Influence of Soil pH and Oxygen on Persistence of Steinernema spp.


  • Shang-Ping Kung
  • Randy Gaugler
  • Harry K. Kaya


Survival of infective juveniles of Steinernema carpocapsae and Steinernema glaseri gradually declined during 16 weeks of observation as the tested soil pH decreased from pH 8 to pH 4. Survival of both species of Steinernema dropped sharply after 1 week at pH 10. Survival or S. carpocapsae and S. glaseri was similar at pH 4, 6, and 8 during the first 4 weeks, but S. carpocapsae survival was significantly greater than S. glaseri at pH 10 through 16 weeks.
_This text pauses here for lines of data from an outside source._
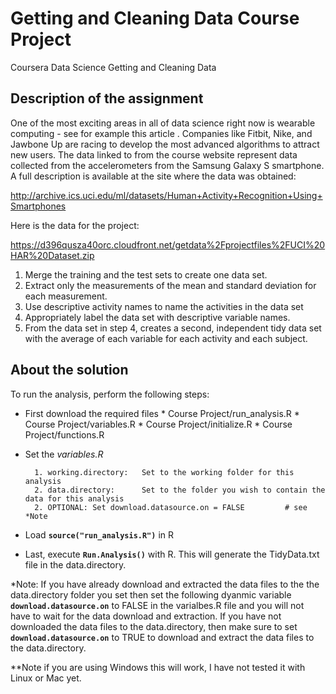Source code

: Getting and Cleaning Data Course Project
========================================

Coursera Data Science Getting and Cleaning Data

## Description of the assignment

One of the most exciting areas in all of data science right now is wearable computing - see for example this article . Companies like Fitbit, Nike, and Jawbone Up are racing to develop the most advanced algorithms to attract new users. The data linked to from the course website represent data collected from the accelerometers from the Samsung Galaxy S smartphone. A full description is available at the site where the data was obtained: 

http://archive.ics.uci.edu/ml/datasets/Human+Activity+Recognition+Using+Smartphones 

Here is the data for the project: 

https://d396qusza40orc.cloudfront.net/getdata%2Fprojectfiles%2FUCI%20HAR%20Dataset.zip 

1. Merge the training and the test sets to create one data set.
2. Extract only the measurements of the mean and standard deviation for each measurement. 
3. Use descriptive activity names to name the activities in the data set
4. Appropriately label the data set with descriptive variable names. 
5. From the data set in step 4, creates a second, independent tidy data set with the average 
   of each variable for each activity and each subject.
 

## About the solution

To run the analysis, perform the following steps:

* First download the required files
      * Course Project/run_analysis.R 
      * Course Project/variables.R
      * Course Project/initialize.R
      * Course Project/functions.R 

* Set the *variables.R* 

        1. working.directory:   Set to the working folder for this analysis
        2. data.directory:      Set to the folder you wish to contain the data for this analysis
        2. OPTIONAL: Set download.datasource.on = FALSE         # see *Note

* Load **`source("run_analysis.R")`** in R

* Last, execute **`Run.Analysis()`** with R.  This will generate the TidyData.txt file in the data.directory.

*Note: If you have already download and extracted the data files to the the data.directory folder you set then set the following dyanmic variable **`download.datasource.on`** to FALSE in the varialbes.R file and you will not have to wait for the data download and extraction. If you have not downloaded the data files to the data.directory, then make sure to set **`download.datasource.on`** to TRUE to download and extract the data files to the data.directory.

**Note if you are using Windows this will work, I have not tested it with Linux or Mac yet. 

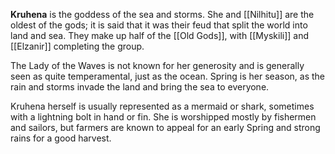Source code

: **Kruhena** is the goddess of the sea and storms. She and [[Nilhitu]] are the oldest of the gods; it is said that it was their feud that split the world into land and sea. They make up half of the [[Old Gods]], with [[Myskili]] and [[Elzanir]] completing the group.

The Lady of the Waves is not known for her generosity and is generally seen as quite temperamental, just as the ocean. Spring is her season, as the rain and storms invade the land and bring the sea to everyone.

Kruhena herself is usually represented as a mermaid or shark, sometimes with a lightning bolt in hand or fin. She is worshipped mostly by fishermen and sailors, but farmers are known to appeal for an early Spring and strong rains for a good harvest.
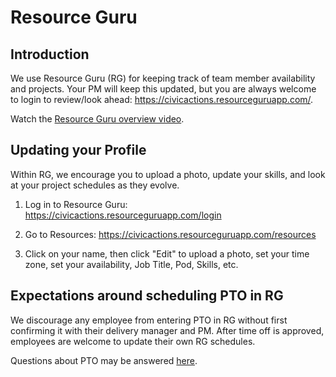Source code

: # Resource Guru

## Introduction

We use Resource Guru (RG) for keeping track of team member availability and projects. Your PM will keep this updated, but you are always welcome to login to review/look ahead: <https://civicactions.resourceguruapp.com/>.

Watch the [Resource Guru overview video](https://www.youtube.com/watch?v=O2m9Yv3LDj8).

## <a name="updatingprofile"></a>Updating your Profile

Within RG, we encourage you to upload a photo, update your skills, and look at your project schedules as they evolve.

1. Log in to Resource Guru: <https://civicactions.resourceguruapp.com/login>

2. Go to Resources: <https://civicactions.resourceguruapp.com/resources>

3. Click on your name, then click "Edit" to upload a photo, set your time zone, set your availability, Job Title, Pod, Skills, etc.

## Expectations around scheduling PTO in RG

We discourage any employee from entering PTO in RG without first confirming it with their delivery manager and PM. After time off is approved, employees are welcome to update their own RG schedules.

Questions about PTO may be answered [here](../../03-policies/benefits.md#pto).
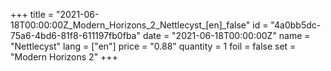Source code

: +++
title = "2021-06-18T00:00:00Z_Modern_Horizons_2_Nettlecyst_[en]_false"
id = "4a0bb5dc-75a6-4bd6-81f8-611197fb0fba"
date = "2021-06-18T00:00:00Z"
name = "Nettlecyst"
lang = ["en"]
price = "0.88"
quantity = 1
foil = false
set = "Modern Horizons 2"
+++
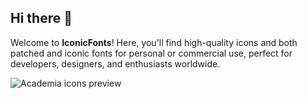## Hi there 👋

Welcome to **IconicFonts**! Here, you'll find high-quality icons and both patched and iconic fonts for personal or commercial use, perfect for developers, designers, and enthusiasts worldwide.

<picture>
  <source media="(prefers-color-scheme: dark)" srcset="https://raw.githubusercontent.com/iconicFonts/if/main/imgs/if-preview_dark.png">
  <img alt="Academia icons preview" src="https://raw.githubusercontent.com/iconicFonts/if/main/imgs/if-preview_light.png">
</picture>
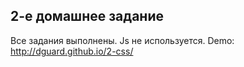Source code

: ## 2-е домашнее задание

Все задания выполнены. Js не используется.
Demo: http://dguard.github.io/2-css/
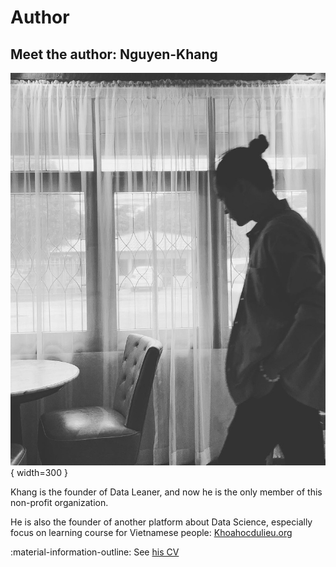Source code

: # Author

## Meet the author: Nguyen-Khang

![nguyenkhangme](images/nguyenkhangme.png){ width=300 }

Khang is the founder of Data Leaner, and now he is the only member of this non-profit organization.

He is also the founder of another platform about Data Science, especially focus on learning course for Vietnamese people: [Khoahocdulieu.org](https://khoahocdulieu.org)

:material-information-outline: See [his CV](https://nguyenkhang.me/curriculum-vitae)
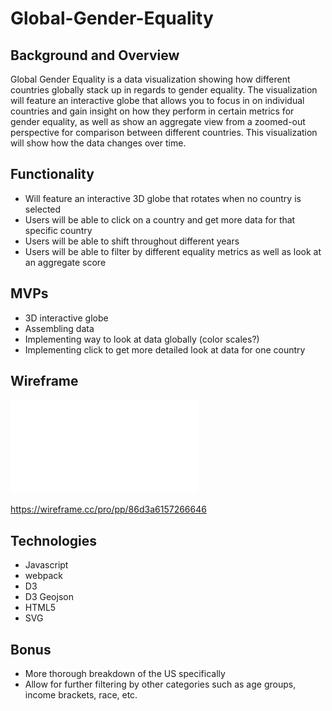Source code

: # Global-Gender-Equality

## Background and Overview

Global Gender Equality is a data visualization showing how different countries globally stack up in regards to gender equality. The visualization will feature an interactive globe that allows you to focus in on individual countries and gain insight on how they perform in certain metrics for gender equality, as well as show an aggregate view from a zoomed-out perspective for comparison between different countries. This visualization will show how the data changes over time.

## Functionality

* Will feature an interactive 3D globe that rotates when no country is selected
* Users will be able to click on a country and get more data for  that specific country
* Users will be able to shift throughout different years
* Users will be able to filter by different equality metrics as well as look at an aggregate score

## MVPs

* 3D interactive globe
* Assembling data 
* Implementing way to look at data globally (color scales?)
* Implementing click to get more detailed look at data for one country

## Wireframe
![wireframe image](./wireframe.pdf)

https://wireframe.cc/pro/pp/86d3a6157266646

## Technologies

* Javascript
* webpack
* D3
* D3 Geojson
* HTML5
* SVG

## Bonus

* More thorough breakdown of the US specifically
* Allow for further filtering by other categories such as age groups, income brackets, race, etc.
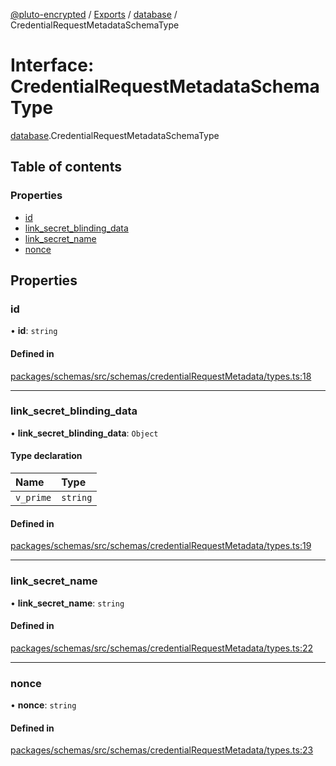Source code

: [@pluto-encrypted](../README.md) / [Exports](../modules.md) / [database](../modules/database-1.md) / CredentialRequestMetadataSchemaType

# Interface: CredentialRequestMetadataSchemaType

[database](../modules/database-1.md).CredentialRequestMetadataSchemaType

## Table of contents

### Properties

- [id](database-1.CredentialRequestMetadataSchemaType.md#id)
- [link\_secret\_blinding\_data](database-1.CredentialRequestMetadataSchemaType.md#link_secret_blinding_data)
- [link\_secret\_name](database-1.CredentialRequestMetadataSchemaType.md#link_secret_name)
- [nonce](database-1.CredentialRequestMetadataSchemaType.md#nonce)

## Properties

### id

• **id**: `string`

#### Defined in

[packages/schemas/src/schemas/credentialRequestMetadata/types.ts:18](https://github.com/atala-community-projects/pluto-encrypted/blob/a4b16d4/packages/schemas/src/schemas/credentialRequestMetadata/types.ts#L18)

___

### link\_secret\_blinding\_data

• **link\_secret\_blinding\_data**: `Object`

#### Type declaration

| Name | Type |
| :------ | :------ |
| `v_prime` | `string` |

#### Defined in

[packages/schemas/src/schemas/credentialRequestMetadata/types.ts:19](https://github.com/atala-community-projects/pluto-encrypted/blob/a4b16d4/packages/schemas/src/schemas/credentialRequestMetadata/types.ts#L19)

___

### link\_secret\_name

• **link\_secret\_name**: `string`

#### Defined in

[packages/schemas/src/schemas/credentialRequestMetadata/types.ts:22](https://github.com/atala-community-projects/pluto-encrypted/blob/a4b16d4/packages/schemas/src/schemas/credentialRequestMetadata/types.ts#L22)

___

### nonce

• **nonce**: `string`

#### Defined in

[packages/schemas/src/schemas/credentialRequestMetadata/types.ts:23](https://github.com/atala-community-projects/pluto-encrypted/blob/a4b16d4/packages/schemas/src/schemas/credentialRequestMetadata/types.ts#L23)
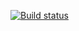 [![Build status](https://ci.appveyor.com/api/projects/status/rdrojla3vis53x35?svg=true)](https://ci.appveyor.com/project/Lars175/api-ci2)
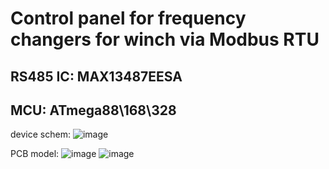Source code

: # Control panel for frequency changers for winch via Modbus RTU
## RS485 IC: MAX13487EESA
## MCU: ATmega88\168\328
device schem:
![image](https://github.com/Emile1154/pult_rs485/assets/42141666/14558678-57b6-4e5d-afed-12bca784f4b9)

PCB model:
![image](https://github.com/Emile1154/pult_rs485/assets/42141666/2953ce85-7412-4562-afb0-fa1ece430c26)
![image](https://github.com/Emile1154/pult_rs485/assets/42141666/6368149c-6be5-40ec-88e6-4973d08a92df)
Steinernema carpocapsae and S. glaseri that had been stored at pH 4, 6, and 8 for 16 weeks, and at pH 10 for 1 or more weeks were not infective to Galleria mellonella larvae. Steinernema carpocapsae survival was significantly greater than that of S. glaseri at oxygen:nitrogen ratios of 1:99, 5:95, and 10:90 during the first 2 weeks, and survival of both nematode species declined sharply to less than 20% after 4 weeks. Survival of both nematode species significantly decreased after 8 weeks as the tested oxygen concentrations decreased from 20 to 1%, and no nematode survival was recorded after 16 weeks. Steinernema carpocapsae pathogenicity was significantly greater than that of S. glaseri during the first 2 weeks. No nematode pathogenicity was recorded at oxygen concentrations of 1, 5, and 10% after 2 weeks and at 20% after 16 weeks. Key words: entomopathogenic nematode, pathogenicity, Steinernema carpocapsae, Steinernema glaseri, survival.